I would use a different architecture. I use an app, which I call a Distributor, which is small and always on (I use a pair of machines here, but you can use one machine for simplicity if you want). This app receives requests from the web, and then creates new machines using the API, which do work and then exit when they finish.
I would say that, in my opinion, it is a good general approach to architecture. Whether Fly has special features in its networking/auto-scaling that offer a quicker/better approach, I could not say.
At one stage I think Fly was offering Fly-related architectural advice, but I don’t know if they still do that.
Hi @056xyz.

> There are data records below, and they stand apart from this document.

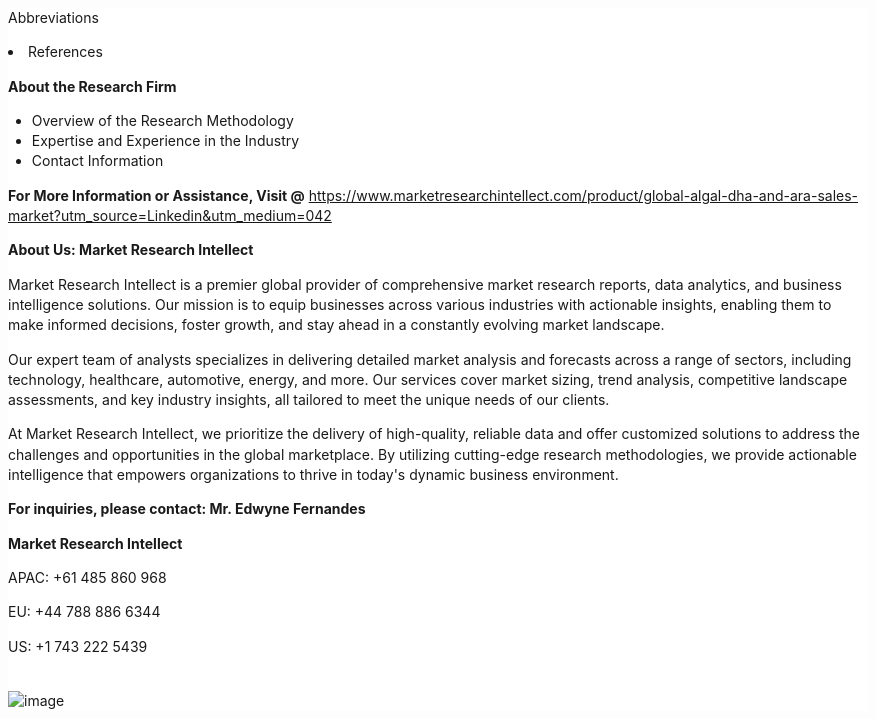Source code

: Abbreviations</li><li>References</li></ul><p><strong>About the Research Firm</strong></p><ul><li>Overview of the Research Methodology</li><li>Expertise and Experience in the Industry</li><li>Contact Information</li></ul></div><div class="article-main__content" data-test-id="publishing-text-block"><p><span class="font-[700]"><strong>For More Information or Assistance, Visit @</strong>&nbsp;<a href="https://www.marketresearchintellect.com/product/global-algal-dha-and-ara-sales-market?utm_source=Linkedin&utm_medium=042">https://www.marketresearchintellect.com/product/global-algal-dha-and-ara-sales-market?utm_source=Linkedin&utm_medium=042</a></span></p><p><strong>About Us: Market Research Intellect</strong></p><p>Market Research Intellect is a premier global provider of comprehensive market research reports, data analytics, and business intelligence solutions. Our mission is to equip businesses across various industries with actionable insights, enabling them to make informed decisions, foster growth, and stay ahead in a constantly evolving market landscape.</p><p>Our expert team of analysts specializes in delivering detailed market analysis and forecasts across a range of sectors, including technology, healthcare, automotive, energy, and more. Our services cover market sizing, trend analysis, competitive landscape assessments, and key industry insights, all tailored to meet the unique needs of our clients.</p><p>At Market Research Intellect, we prioritize the delivery of high-quality, reliable data and offer customized solutions to address the challenges and opportunities in the global marketplace. By utilizing cutting-edge research methodologies, we provide actionable intelligence that empowers organizations to thrive in today's dynamic business environment.</p><p><strong>For inquiries, please contact: Mr. Edwyne Fernandes</strong></p><p><strong>Market Research Intellect</strong></p><p>APAC: +61 485 860 968</p><p>EU: +44 788 886 6344</p><p>US: +1 743 222 5439</p></div><div class="article-main__content" data-test-id="publishing-text-block">&nbsp;</div>
![image](https://github.com/user-attachments/assets/f59b69e3-bd3b-488e-b6ae-5cf716e3d575)
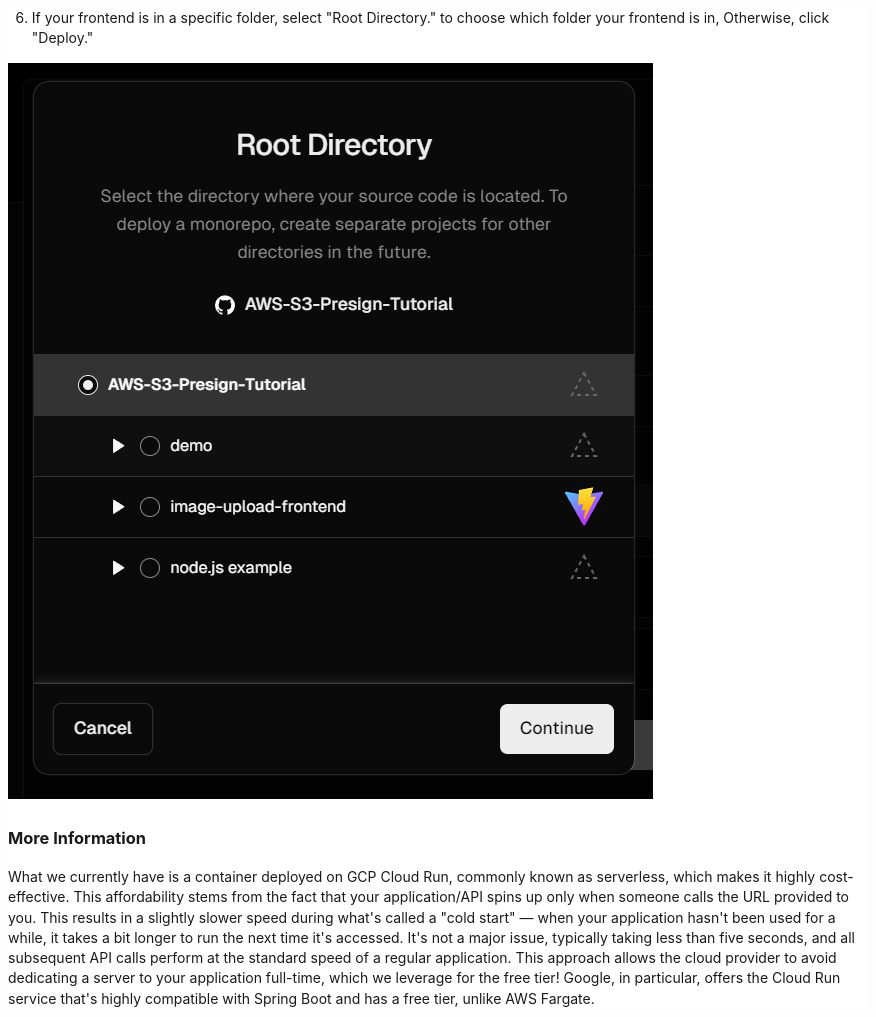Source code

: 6. If your frontend is in a specific folder, select "Root Directory." to choose which folder your frontend is in, Otherwise, click "Deploy."

![Screenshot 2024-09-25 195727.png](./images/Screenshot%202024-09-25%20211939.png)

### More Information

What we currently have is a container deployed on GCP Cloud Run, commonly known as serverless, which makes it highly cost-effective. This affordability stems from the fact that your application/API spins up only when someone calls the URL provided to you. This results in a slightly slower speed during what's called a "cold start" — when your application hasn't been used for a while, it takes a bit longer to run the next time it's accessed. It's not a major issue, typically taking less than five seconds, and all subsequent API calls perform at the standard speed of a regular application. This approach allows the cloud provider to avoid dedicating a server to your application full-time, which we leverage for the free tier! Google, in particular, offers the Cloud Run service that's highly compatible with Spring Boot and has a free tier, unlike AWS Fargate.
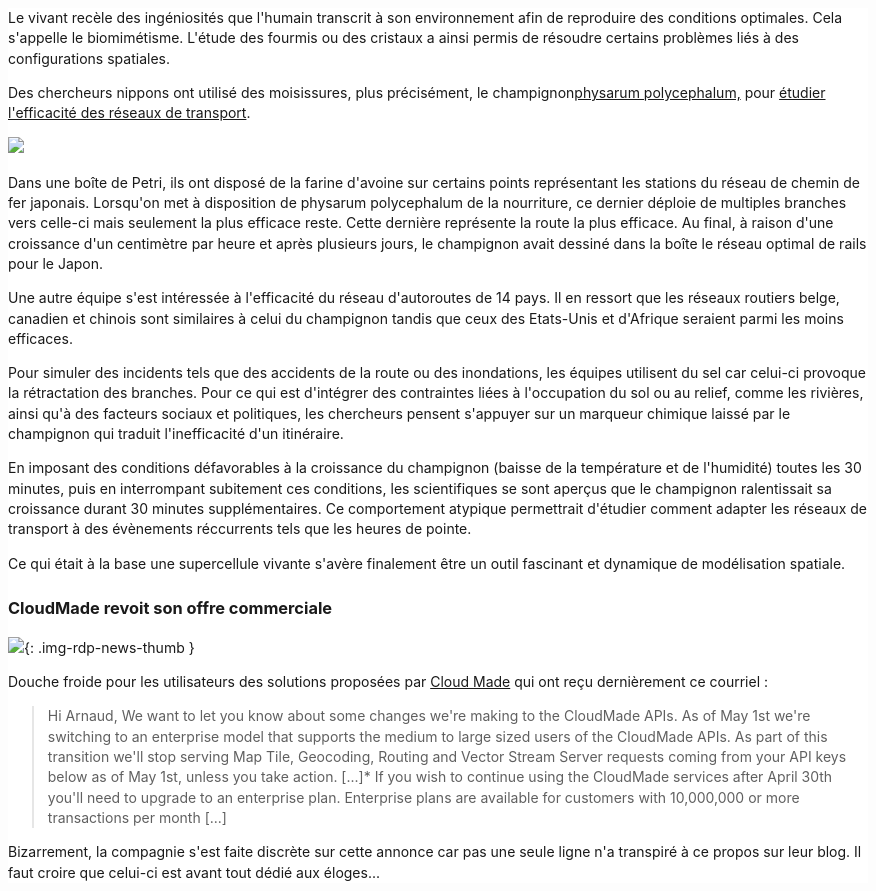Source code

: Le vivant recèle des ingéniosités que l'humain transcrit à son environnement afin de reproduire des conditions optimales. Cela s'appelle le biomimétisme. L'étude des fourmis ou des cristaux a ainsi permis de résoudre certains problèmes liés à des configurations spatiales.

Des chercheurs nippons ont utilisé des moisissures, plus précisément, le champignon[physarum polycephalum,](https://fr.wikipedia.org/wiki/Physarum_polycephalum) pour [étudier l'efficacité des réseaux de transport](http://www.theguardian.com/cities/2014/feb/18/slime-mould-rail-road-transport-routes).

[![](https://cdn.geotribu.fr/img/articles-blog-rdp/divers/champignons.jpg)](http://www.theguardian.com/cities/2014/feb/18/slime-mould-rail-road-transport-routes)

Dans une boîte de Petri, ils ont disposé de la farine d'avoine sur certains points représentant les stations du réseau de chemin de fer japonais. Lorsqu'on met à disposition de physarum polycephalum de la nourriture, ce dernier déploie de multiples branches vers celle-ci mais seulement la plus efficace reste. Cette dernière représente la route la plus efficace. Au final, à raison d'une croissance d'un centimètre par heure et après plusieurs jours, le champignon avait dessiné dans la boîte le réseau optimal de rails pour le Japon.

Une autre équipe s'est intéressée à l'efficacité du réseau d'autoroutes de 14 pays. Il en ressort que les réseaux routiers belge, canadien et chinois sont similaires à celui du champignon tandis que ceux des Etats-Unis et d'Afrique seraient parmi les moins efficaces.

Pour simuler des incidents tels que des accidents de la route ou des inondations, les équipes utilisent du sel car celui-ci provoque la rétractation des branches. Pour ce qui est d'intégrer des contraintes liées à l'occupation du sol ou au relief, comme les rivières, ainsi qu'à des facteurs sociaux et politiques, les chercheurs pensent s'appuyer sur un marqueur chimique laissé par le champignon qui traduit l'inefficacité d'un itinéraire.

En imposant des conditions défavorables à la croissance du champignon (baisse de la température et de l'humidité) toutes les 30 minutes, puis en interrompant subitement ces conditions, les scientifiques se sont aperçus que le champignon ralentissait sa croissance durant 30 minutes supplémentaires. Ce comportement atypique permettrait d'étudier comment adapter les réseaux de transport à des évènements réccurrents tels que les heures de pointe.

Ce qui était à la base une supercellule vivante s'avère finalement être un outil fascinant et dynamique de modélisation spatiale.

### CloudMade revoit son offre commerciale

![](https://cdn.geotribu.fr/img/logos-icones/entreprises_association/cloudmade.jpg){: .img-rdp-news-thumb }

Douche froide pour les utilisateurs des solutions proposées par [Cloud Made](http://cloudmade.com/) qui ont reçu dernièrement ce courriel :

> Hi Arnaud,
> We want to let you know about some changes we're making to the CloudMade APIs. As of May 1st we're switching to an enterprise model that supports the medium to large sized users of the CloudMade APIs. As part of this transition we'll stop serving Map Tile, Geocoding, Routing and Vector Stream Server requests coming from your API keys below as of May 1st, unless you take action. [...]*
> If you wish to continue using the CloudMade services after April 30th you'll need to upgrade to an enterprise plan. Enterprise plans are available for customers with 10,000,000 or more transactions per month [...]

Bizarrement, la compagnie s'est faite discrète sur cette annonce car pas une seule ligne n'a transpiré à ce propos sur leur blog. Il faut croire que celui-ci est avant tout dédié aux éloges...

What’s happening here is that, when using the auto-scaler in “create new machines when needed, destroy them when not needed” mode (that is, defining FAS_CREATED_MACHINE_COUNT), the destroy machine operation uses the equivalent of --force=true. This means it brutally kills the machine, no questions asked, without honoring kill_timeout (which I notice you’ve set to a large value to allow your workers to complete their tasks).
What you could do is use FAS_STARTED_MACHINE_COUNT instead; manually create the maximum number of machines you think you’ll need, and let the auto-scaler stop and start them instead of creating and destroying them.
When operating in this mode, the machines are stopped in the usual, graceful shutdown way:
your defined kill_signal is sent to the machine. This should signal your workers to finish what they’re doing and not pick up any more work.
If your app hasn’t exited, wait_timeout seconds later, SIGTERM is sent and the machine is forcibly stopped at this point.